UPDATED 09:00 EDT / JUNE 07 2018

EMERGING TECH

IBM and H2O.ai join forces to speed up machine learning training

IBM Corp. is teaming up with the artificial intelligence startup H2O.ai Inc. in an effort to speed up the training of machine learning models by using its latest POWER Systems servers.

The companies today announced a partnership that involves running H2O’s Driverless AI platform atop IBM’s servers, which have been fine-tuned for training and running machine learning models.

H2O designed Driverless AI to automate much of the complex and repetitive work that’s involved in AI development. Driverless AI works by helping users to choose the best machine learning model for their particular task.

It then customizes that model for the specific type of data being processed.

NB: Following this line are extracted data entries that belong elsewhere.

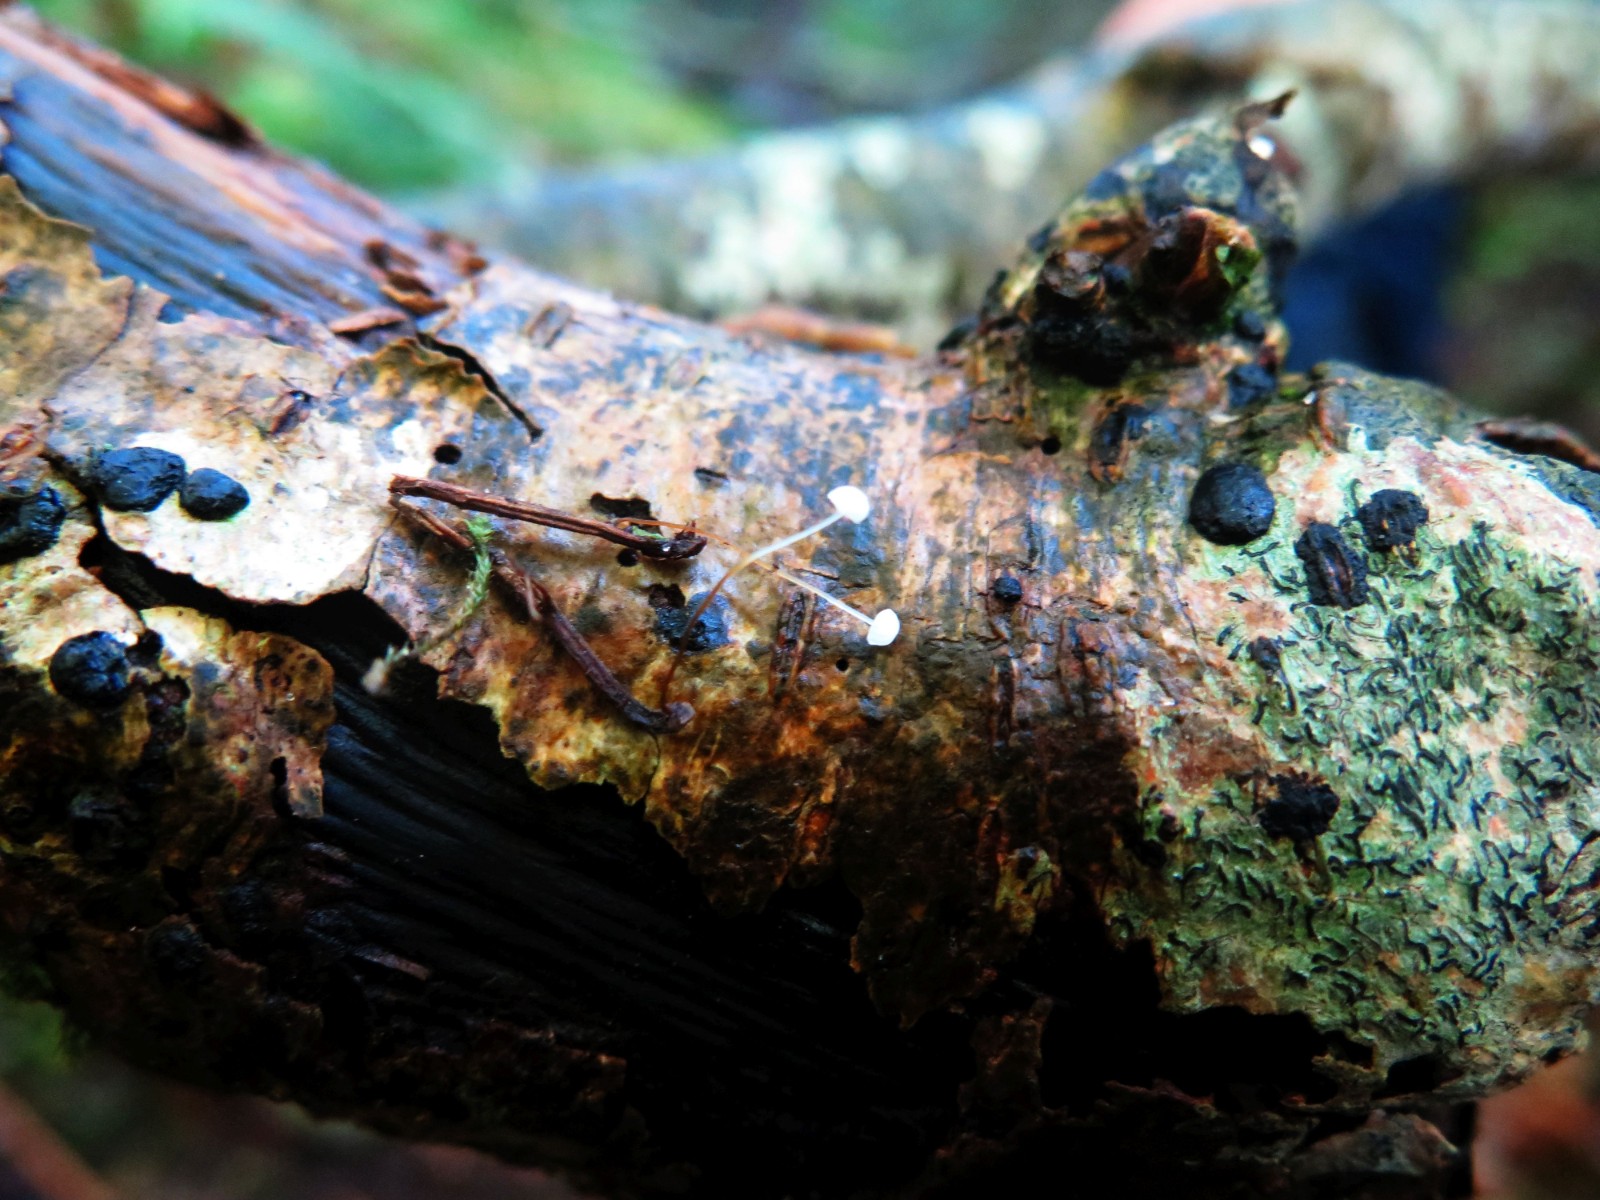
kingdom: Fungi
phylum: Basidiomycota
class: Agaricomycetes
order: Agaricales
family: Physalacriaceae
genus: Rhizomarasmius
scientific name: Rhizomarasmius setosus
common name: bøgeblads-bruskhat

So, for example, if a bank is building an AI system for spotting fraudulent transactions, it would prioritize the kinds of variables that indicate this kind of activity with its training.

IBM’s POWER 9 systems, meanwhile, were built specifically for compute-intensive AI workloads, which is why the partnership makes sense. In a blog post, Sumit Gupta, IBM’s vice president of AI and machine learning, said the POWER 9 systems can boost machine learning training times by four times that of regular servers, thanks to a combination of PCI-Express 4.0, NVIDIA NVLink and OpenCAPI technologies that help to accelerate the movement of data.

IBM said Driverless AI on POWER Systems should be of particular interest to companies in heavily regulated industries such as financial services, where organizations need to be able to understand how AI technology reaches its conclusions.

“Just as children often aren’t satisfied with parents telling them they can’t do something ‘because they said so,’ so to are enterprises needing additional justification for changing business processes because an algorithm said so,” IBM officials said.

Driverless AI helps with this by tracking the development of machine learning models and helping organizations to understand why it makes specific decisions or predictions over others. As a result, it should help to open up potential use cases in regulated industries where greater confidence in decision-making is needed, IBM said.